──────── TASK INPUT ────────
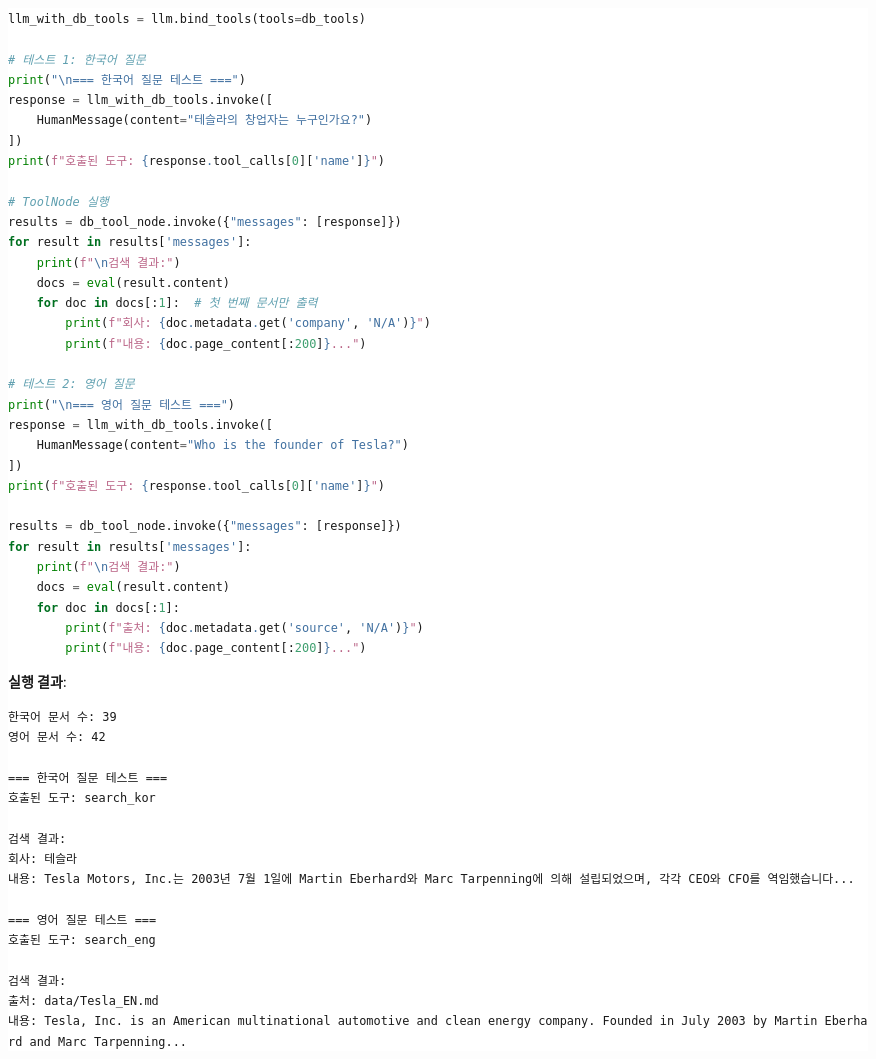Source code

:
 ```python
llm_with_db_tools = llm.bind_tools(tools=db_tools)

# 테스트 1: 한국어 질문
print("\n=== 한국어 질문 테스트 ===")
response = llm_with_db_tools.invoke([
    HumanMessage(content="테슬라의 창업자는 누구인가요?")
])
print(f"호출된 도구: {response.tool_calls[0]['name']}")

# ToolNode 실행
results = db_tool_node.invoke({"messages": [response]})
for result in results['messages']:
    print(f"\n검색 결과:")
    docs = eval(result.content)
    for doc in docs[:1]:  # 첫 번째 문서만 출력
        print(f"회사: {doc.metadata.get('company', 'N/A')}")
        print(f"내용: {doc.page_content[:200]}...")

# 테스트 2: 영어 질문
print("\n=== 영어 질문 테스트 ===")
response = llm_with_db_tools.invoke([
    HumanMessage(content="Who is the founder of Tesla?")
])
print(f"호출된 도구: {response.tool_calls[0]['name']}")

results = db_tool_node.invoke({"messages": [response]})
for result in results['messages']:
    print(f"\n검색 결과:")
    docs = eval(result.content)
    for doc in docs[:1]:
        print(f"출처: {doc.metadata.get('source', 'N/A')}")
        print(f"내용: {doc.page_content[:200]}...")
```

**실행 결과**:
```
한국어 문서 수: 39
영어 문서 수: 42

=== 한국어 질문 테스트 ===
호출된 도구: search_kor

검색 결과:
회사: 테슬라
내용: Tesla Motors, Inc.는 2003년 7월 1일에 Martin Eberhard와 Marc Tarpenning에 의해 설립되었으며, 각각 CEO와 CFO를 역임했습니다...

=== 영어 질문 테스트 ===
호출된 도구: search_eng

검색 결과:
출처: data/Tesla_EN.md
내용: Tesla, Inc. is an American multinational automotive and clean energy company. Founded in July 2003 by Martin Eberhard and Marc Tarpenning...
```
────────
# [WORK REQUEST]
Reproduce each line of the records exactly and exclude any images.

# [ANSWER TO THIS PROBLEM]
Source code

:
 ```python
llm_with_db_tools = llm.bind_tools(tools=db_tools)

# 테스트 1: 한국어 질문
print("\n=== 한국어 질문 테스트 ===")
response = llm_with_db_tools.invoke([
    HumanMessage(content="테슬라의 창업자는 누구인가요?")
])
print(f"호출된 도구: {response.tool_calls[0]['name']}")

# ToolNode 실행
results = db_tool_node.invoke({"messages": [response]})
for result in results['messages']:
    print(f"\n검색 결과:")
    docs = eval(result.content)
    for doc in docs[:1]:  # 첫 번째 문서만 출력
        print(f"회사: {doc.metadata.get('company', 'N/A')}")
        print(f"내용: {doc.page_content[:200]}...")

# 테스트 2: 영어 질문
print("\n=== 영어 질문 테스트 ===")
response = llm_with_db_tools.invoke([
    HumanMessage(content="Who is the founder of Tesla?")
])
print(f"호출된 도구: {response.tool_calls[0]['name']}")

results = db_tool_node.invoke({"messages": [response]})
for result in results['messages']:
    print(f"\n검색 결과:")
    docs = eval(result.content)
    for doc in docs[:1]:
        print(f"출처: {doc.metadata.get('source', 'N/A')}")
        print(f"내용: {doc.page_content[:200]}...")
```

**실행 결과**:
```
한국어 문서 수: 39
영어 문서 수: 42

=== 한국어 질문 테스트 ===
호출된 도구: search_kor

검색 결과:
회사: 테슬라
내용: Tesla Motors, Inc.는 2003년 7월 1일에 Martin Eberhard와 Marc Tarpenning에 의해 설립되었으며, 각각 CEO와 CFO를 역임했습니다...

=== 영어 질문 테스트 ===
호출된 도구: search_eng

검색 결과:
출처: data/Tesla_EN.md
내용: Tesla, Inc. is an American multinational automotive and clean energy company. Founded in July 2003 by Martin Eberhard and Marc Tarpenning...
```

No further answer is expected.